Dying Music Magazines

Slate examines why music magazines are a dying breed.  Jonah Weiner, who authored the piece and worked for the defunct Blender from 2002 until last March, offers three reasons. 

I don’t necessarily agree with two of his reasons — that music magazines were early social networking, except that you know, social networking actually exists and that there are fewer cover stars that can sell magazines in the current climate — but, he does make the valid point that music nerds, the people buying the magazines, don’t really need them anymore. 

Time was, record companies sent advance copies of albums to music journalists. They, in turn, offered a distinct service to fans with timely, expert evaluations of new music. In the early aughts, labels, frightened by online leaks, tightened their grip on advance music, and listening sessions became the norm for most popular acts. Often held without the complete CD, these sessions encourage partially informed, snap judgments. They’re less than ideal in other ways, too: A colleague once reviewed a G-Unit album while 50 Cent sat directly across from him, nodding vigorously to the beat. Along the way, labels have tried other experiments. I’ve seen album advances come as preloaded iPods (the Pussycat Dolls), vinyl (the White Stripes), cassettes (Justin Timberlake), and a Discman glued shut (Tori Amos). As advances of high-profile records slowed to a trickle, Blender and other magazines working with long lead times were forced to run many big reviews several months late or skip them altogether.

Meanwhile, with the proliferation of online music, sanctioned and otherwise, music fans don’t need critics to play middleman the way they once did: If a fan wants to decide whether he likes a new album, there are far easier ways than waiting for a critic to weigh in, from streaming tracks on MySpace and YouTube to downloading the whole thing on a torrent site or .rar blog. The value of the music reviewer has always been split between consumer service (should people plunk down cash for this CD?) and art criticism (what’s the CD about?), but of late the balance has shifted from the former toward the latter—answering the question of whether to buy an album isn’t much use when, for a lot of listeners, the music is effectively free. It’s a valid point that the professional critic still wields an aura of authority rare in the cacophonous world of online music, but between taste-making blogs and ever-smarter music-recommendation algorithms like Apple Genius and Pandora, the critic’s importance is being whittled down.
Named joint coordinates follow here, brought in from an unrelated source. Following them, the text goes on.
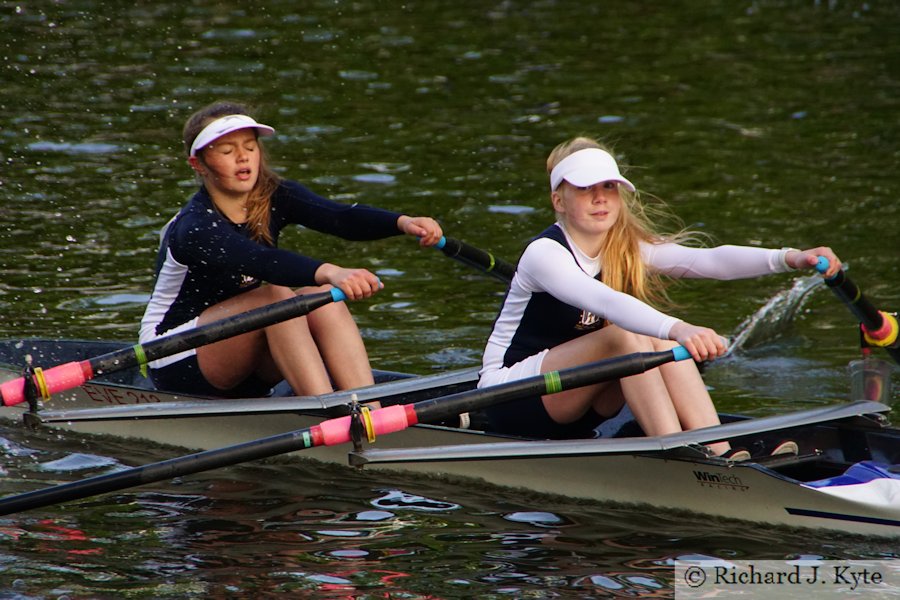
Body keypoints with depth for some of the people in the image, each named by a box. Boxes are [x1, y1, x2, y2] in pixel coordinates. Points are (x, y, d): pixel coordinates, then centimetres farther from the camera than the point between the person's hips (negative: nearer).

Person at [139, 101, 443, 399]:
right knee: (275, 295, -30)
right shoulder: (194, 227, -23)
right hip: (179, 362, -6)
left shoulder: (274, 197, -3)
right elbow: (260, 261, -42)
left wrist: (403, 222, -41)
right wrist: (328, 273, -59)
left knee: (322, 297, -21)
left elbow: (341, 217, -21)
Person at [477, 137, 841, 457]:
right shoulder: (544, 254, -19)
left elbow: (709, 260, -15)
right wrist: (677, 329, -56)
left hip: (575, 413, 7)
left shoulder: (627, 251, 1)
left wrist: (788, 258, -32)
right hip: (509, 395, -7)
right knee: (624, 335, -28)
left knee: (661, 341, -18)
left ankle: (721, 453, -32)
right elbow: (604, 301, -40)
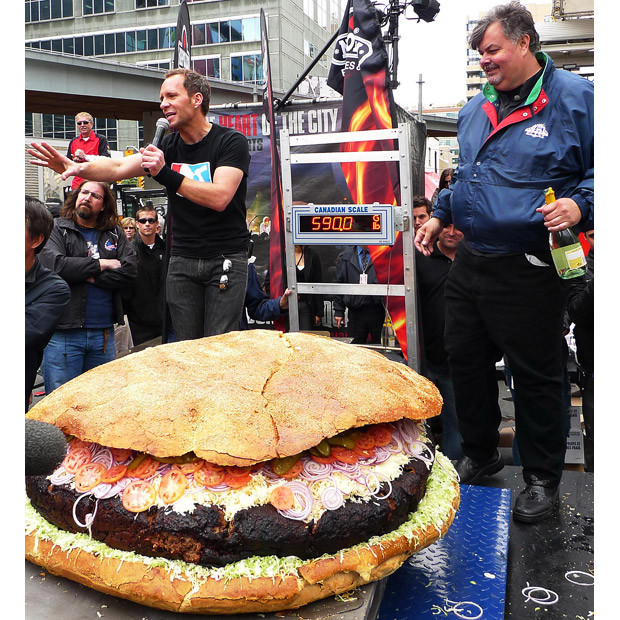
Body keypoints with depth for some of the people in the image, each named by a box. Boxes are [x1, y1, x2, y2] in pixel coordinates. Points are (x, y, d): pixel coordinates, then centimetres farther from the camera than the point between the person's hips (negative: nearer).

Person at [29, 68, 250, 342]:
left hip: (226, 259, -4)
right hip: (182, 260, 5)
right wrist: (76, 167, -19)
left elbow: (219, 198, -20)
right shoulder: (168, 145, 9)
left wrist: (165, 174, -25)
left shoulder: (231, 141, -7)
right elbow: (119, 167, -1)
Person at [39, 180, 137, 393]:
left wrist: (91, 277, -12)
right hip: (63, 333, -3)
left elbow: (130, 271, -3)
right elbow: (54, 265, -16)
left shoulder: (115, 234, 12)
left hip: (104, 333, 4)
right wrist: (101, 265, -8)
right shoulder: (56, 229, 3)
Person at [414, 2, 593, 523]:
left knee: (536, 376, 4)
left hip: (528, 270, -7)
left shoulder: (574, 98, -6)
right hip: (470, 262, 7)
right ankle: (479, 455, 36)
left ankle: (543, 479, 23)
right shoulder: (476, 109, 15)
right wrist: (439, 216, 19)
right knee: (465, 360, 15)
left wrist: (579, 205, -22)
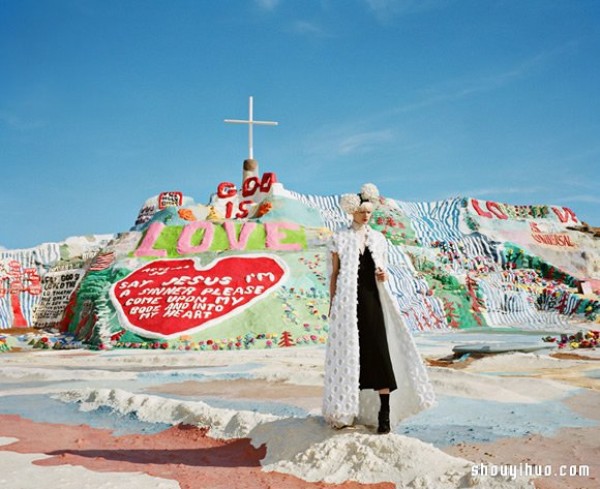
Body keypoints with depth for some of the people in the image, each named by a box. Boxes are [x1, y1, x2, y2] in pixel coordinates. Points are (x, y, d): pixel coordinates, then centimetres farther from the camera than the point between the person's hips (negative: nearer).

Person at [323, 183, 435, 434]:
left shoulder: (378, 238, 12)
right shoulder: (340, 238, 3)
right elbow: (334, 274, 3)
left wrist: (383, 276, -5)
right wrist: (332, 305, -1)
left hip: (372, 301, 2)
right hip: (349, 302, -2)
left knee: (379, 353, -6)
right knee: (349, 354, 2)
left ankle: (385, 412, -4)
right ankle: (346, 411, 14)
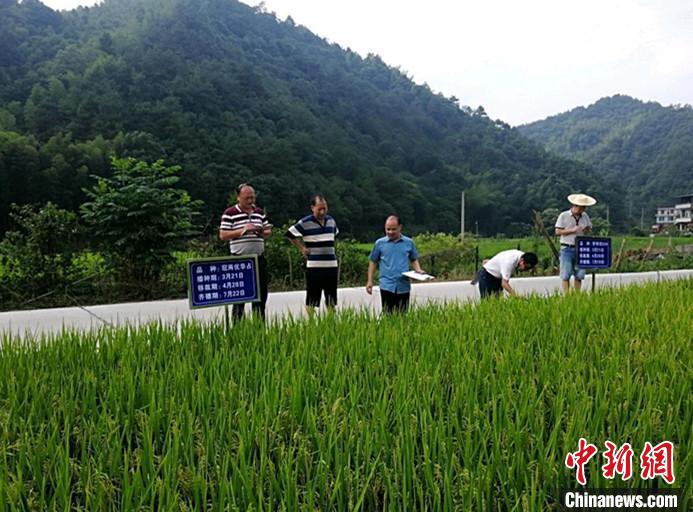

I won’t mourn the death of music mags, but unfortunately the great music journalism/writing hasn’t transfered over to the internet.  For the most part. 

Most music outlets now are nothing more than recycled press releases, music videos, etc. (I’m guilty of this as the next person) and not really anything of lasting substance. 

Yes, that’s a broad generalization, but still, as Weiner notes, “for every artist profile reduced to a charade (my hour with Beyoncé), there’s a piece like David Peisner’s fascinating 2006 Spin article on the role of music as torture in the war on terror or 2008 Britney Spears stories by Michael Joseph Gross in Blender and Vanessa Grigoriadis in Rolling Stone, which offered engrossing, intelligent reporting into Spears’ nadir without a smidge of “access” to the star herself. In the absence of the great feature writing that music magazines do underwrite (and unless Web writing, video interviews, artists’ blogs, and other new forms fill the void), we’ll be hearing only part of the song.”